Code Type Description
S2150 HCPCS Bone marrow or blood-derived stem cells (peripheral or umbilical), allogenic or autologous, harvest

Key ICD-10-CM Diagnosis Codes

The policy lists 704 ICD-10-CM codes spanning both covered and excluded indications. Below are the primary groupings relevant to billing decisions. This is not a complete list—pull the full code set from CPB 0634 at app.payerpolicy.org/p/aetna/0634 before building your charge capture rules.

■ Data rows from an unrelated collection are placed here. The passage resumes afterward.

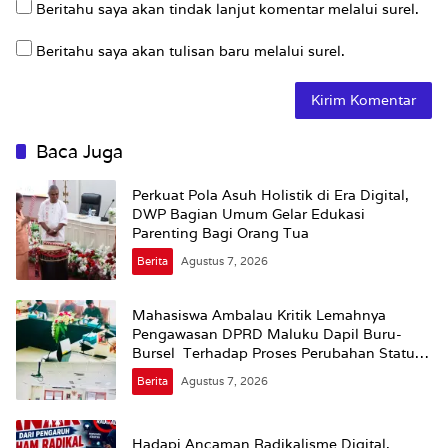
Beritahu saya akan tindak lanjut komentar melalui surel.
Beritahu saya akan tulisan baru melalui surel.
Baca Juga
Perkuat Pola Asuh Holistik di Era Digital,
DWP Bagian Umum Gelar Edukasi
Parenting Bagi Orang Tua
Berita
Agustus 7, 2026
Mahasiswa Ambalau Kritik Lemahnya
Pengawasan DPRD Maluku Dapil Buru-
Bursel Terhadap Proses Perubahan Status
Jalan
Berita
Agustus 7, 2026
Hadapi Ancaman Radikalisme Digital,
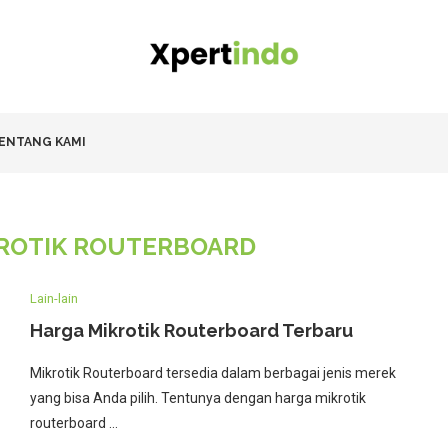
ENTANG KAMI
ROTIK ROUTERBOARD
Lain-lain
Harga Mikrotik Routerboard Terbaru
Mikrotik Routerboard tersedia dalam berbagai jenis merek
yang bisa Anda pilih. Tentunya dengan harga mikrotik
routerboard …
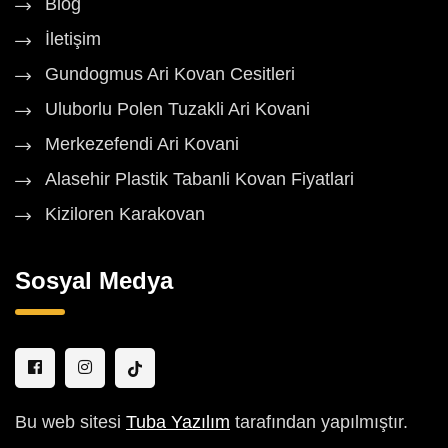
Blog
İletişim
Gundogmus Ari Kovan Cesitleri
Uluborlu Polen Tuzakli Ari Kovani
Merkezefendi Ari Kovani
Alasehir Plastik Tabanli Kovan Fiyatlari
Kiziloren Karakovan
Sosyal Medya
Bu web sitesi
Tuba Yazılım
tarafından yapılmıştır.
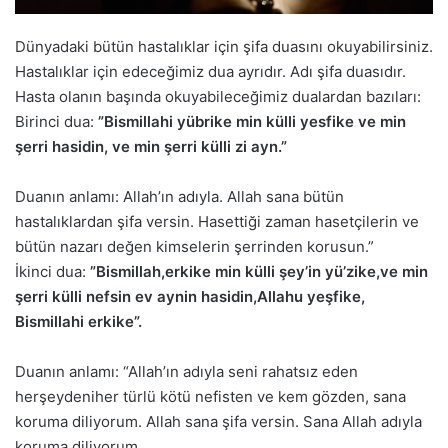
Dünyadaki bütün hastalıklar için şifa duasını okuyabilirsiniz.
Hastalıklar için edeceğimiz dua ayrıdır. Adı şifa duasıdır.
Hasta olanın başında okuyabileceğimiz dualardan bazıları:
Birinci dua:
”Bismillahi yübrike min külli yesfike ve min
şerri hasidin, ve min şerri külli zi ayn.”
Duanın anlamı: Allah’ın adıyla. Allah sana bütün
hastalıklardan şifa versin. Hasettiği zaman hasetçilerin ve
bütün nazarı değen kimselerin şerrinden korusun.”
İkinci dua:
”Bismillah,erkike min külli şey’in yü’zike,ve min
şerri külli nefsin ev aynin hasidin,Allahu yeşfike,
Bismillahi erkike”.
Duanın anlamı: “Allah’ın adıyla seni rahatsız eden
herşeydeniher türlü kötü nefisten ve kem gözden, sana
koruma diliyorum. Allah sana şifa versin. Sana Allah adıyla
koruma diliyorum.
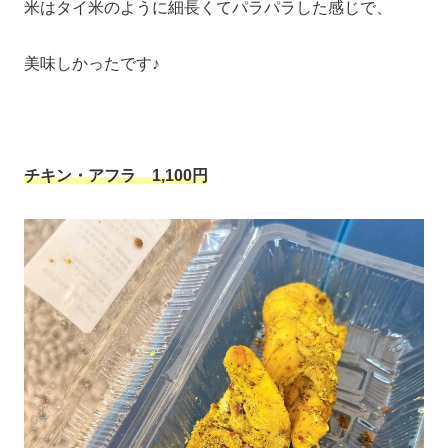
米はタイ米のように細長くてパラパラした感じで、
美味しかったです♪
チキン・アフラ
1,100円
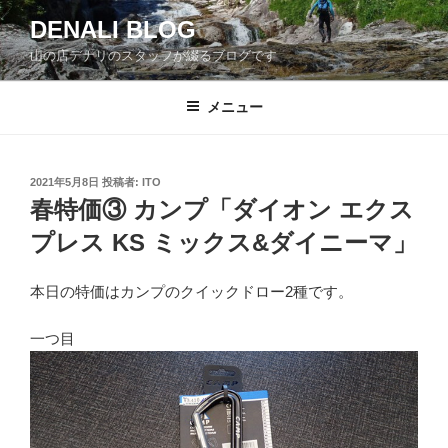
コ
DENALI BLOG
ン
山の店デナリのスタッフが綴るブログです
テ
ン
ツ
メニュー
へ
ス
キ
投
2021年5月8日
投稿者:
ITO
稿
ッ
春特価③ カンプ「ダイオン エクス
日:
プ
プレス KS ミックス&ダイニーマ」
本日の特価はカンプのクイックドロー2種です。
一つ目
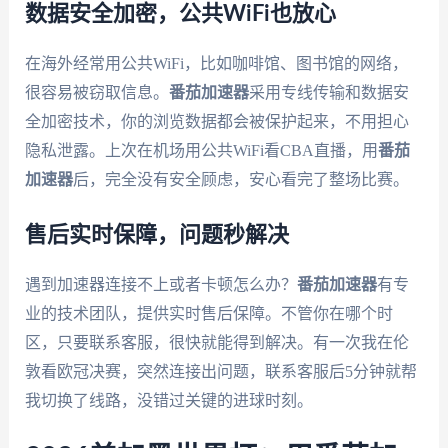
数据安全加密，公共WiFi也放心
在海外经常用公共WiFi，比如咖啡馆、图书馆的网络，
很容易被窃取信息。
番茄加速器
采用专线传输和数据安
全加密技术，你的浏览数据都会被保护起来，不用担心
隐私泄露。上次在机场用公共WiFi看CBA直播，用
番茄
加速器
后，完全没有安全顾虑，安心看完了整场比赛。
售后实时保障，问题秒解决
遇到加速器连接不上或者卡顿怎么办？
番茄加速器
有专
业的技术团队，提供实时售后保障。不管你在哪个时
区，只要联系客服，很快就能得到解决。有一次我在伦
敦看欧冠决赛，突然连接出问题，联系客服后5分钟就帮
我切换了线路，没错过关键的进球时刻。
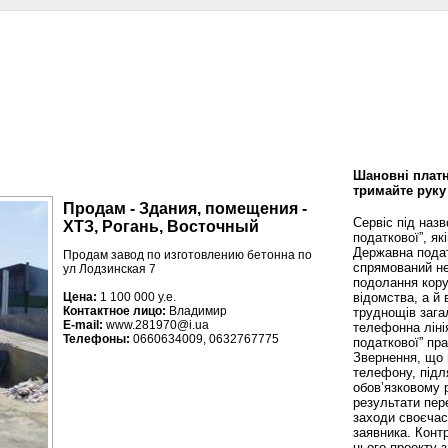
сти
Статьи
Помощь юриста
Аналитика
Дизайн и интерьер
Калей
Шановні платн
тримайте руку
Продам - Здания, помещения -
Сервіс під наз
ХТЗ, Рогань, Восточный
податкової”, як
Державна пода
Продам завод по изготовлению бетонна по
спрямований не
ул Лодзинская 7
подолання кору
відомства, а й
Цена:
1 100 000 у.е.
Контактное лицо:
Владимир
труднощів зага
E-mail:
www.281970@i.ua
телефонна ліні
Телефоны:
0660634009, 0632767775
податкової” пр
Звернення, що 
телефону, підл
обов’язковому 
результати пере
заходи своєча
заявника. Конт
цього проекту 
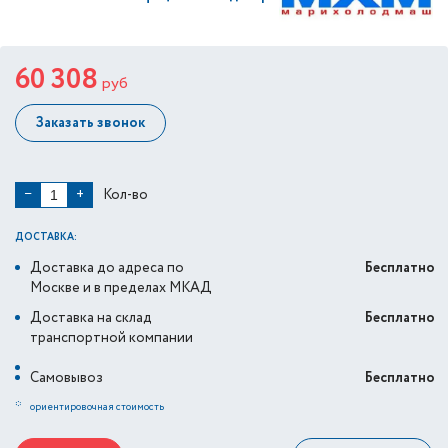
60 308
руб
Заказать звонок
Кол-во
−
+
ДОСТАВКА:
Доставка до адреса по
Бесплатно
Москве и в пределах МКАД
Доставка на склад
Бесплатно
транспортной компании
Самовывоз
Бесплатно
*
ориентировочная стоимость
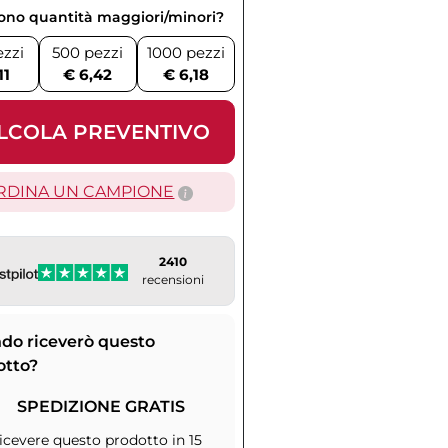
vono quantità maggiori/minori?
ezzi
500 pezzi
1000 pezzi
11
€ 6,42
€ 6,18
LCOLA PREVENTIVO
RDINA UN CAMPIONE
2410
recensioni
do riceverò questo
otto?
SPEDIZIONE GRATIS
icevere questo prodotto in 15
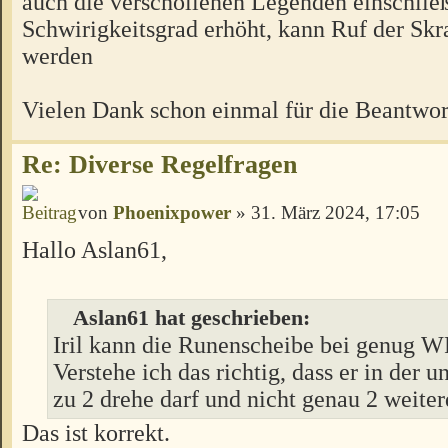
auch die verschollenen Legenden einschlie
Schwirigkeitsgrad erhöht, kann Ruf der Skra
werden
Vielen Dank schon einmal für die Beantwor
Re: Diverse Regelfragen
von
Phoenixpower
» 31. März 2024, 17:05
Hallo Aslan61,
Aslan61 hat geschrieben:
Iril kann die Runenscheibe bei genug W
Verstehe ich das richtig, dass er in der u
zu 2 drehe darf und nicht genau 2 weite
Das ist korrekt.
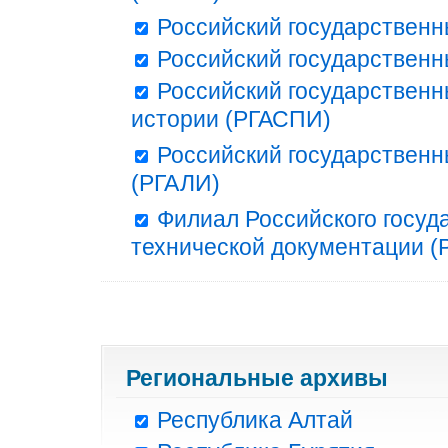
Российский государственн
Российский государственн
Российский государственн
истории (РГАСПИ)
Российский государственн
(РГАЛИ)
Филиал Российского госуд
технической документации (Р
Региональные архивы
Республика Алтай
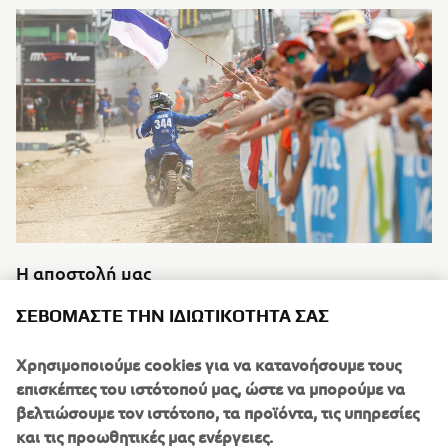
Η αποστολή μας
Διαβάστε περισσότερα
ΣΕΒΌΜΑΣΤΕ ΤΗΝ ΙΔΙΩΤΙΚΌΤΗΤΆ ΣΑΣ
Χρησιμοποιούμε cookies για να κατανοήσουμε τους
επισκέπτες του ιστότοπού μας, ώστε να μπορούμε να
βελτιώσουμε τον ιστότοπο, τα προϊόντα, τις υπηρεσίες
και τις προωθητικές μας ενέργειες.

Experimental / Excluded Indications (High-Risk for Denial)

Code Range Description
C43.0–C43.9 Malignant melanoma of skin
C50.011–C50.929 Malignant neoplasm of breast
C62.0–C62.3x Malignant neoplasm of testis

The remaining 600+ ICD-10 codes in the policy span the full range of covered hematologic malignancies, bone marrow failure syndromes, and solid tumor diagnoses included across the companion CPBs. The covered/excluded determination for any specific code depends on which indication group it maps to—not the code itself in isolation.

Build your charge capture rules around indication groups, not individual ICD-10 codes. A code like D46.x (myelodysplastic syndrome) points to CPB 0836 and a covered indication. A code like C43.x (melanoma) points to an excluded indication. The difference is the indication, and the ICD-10 is just how you document it.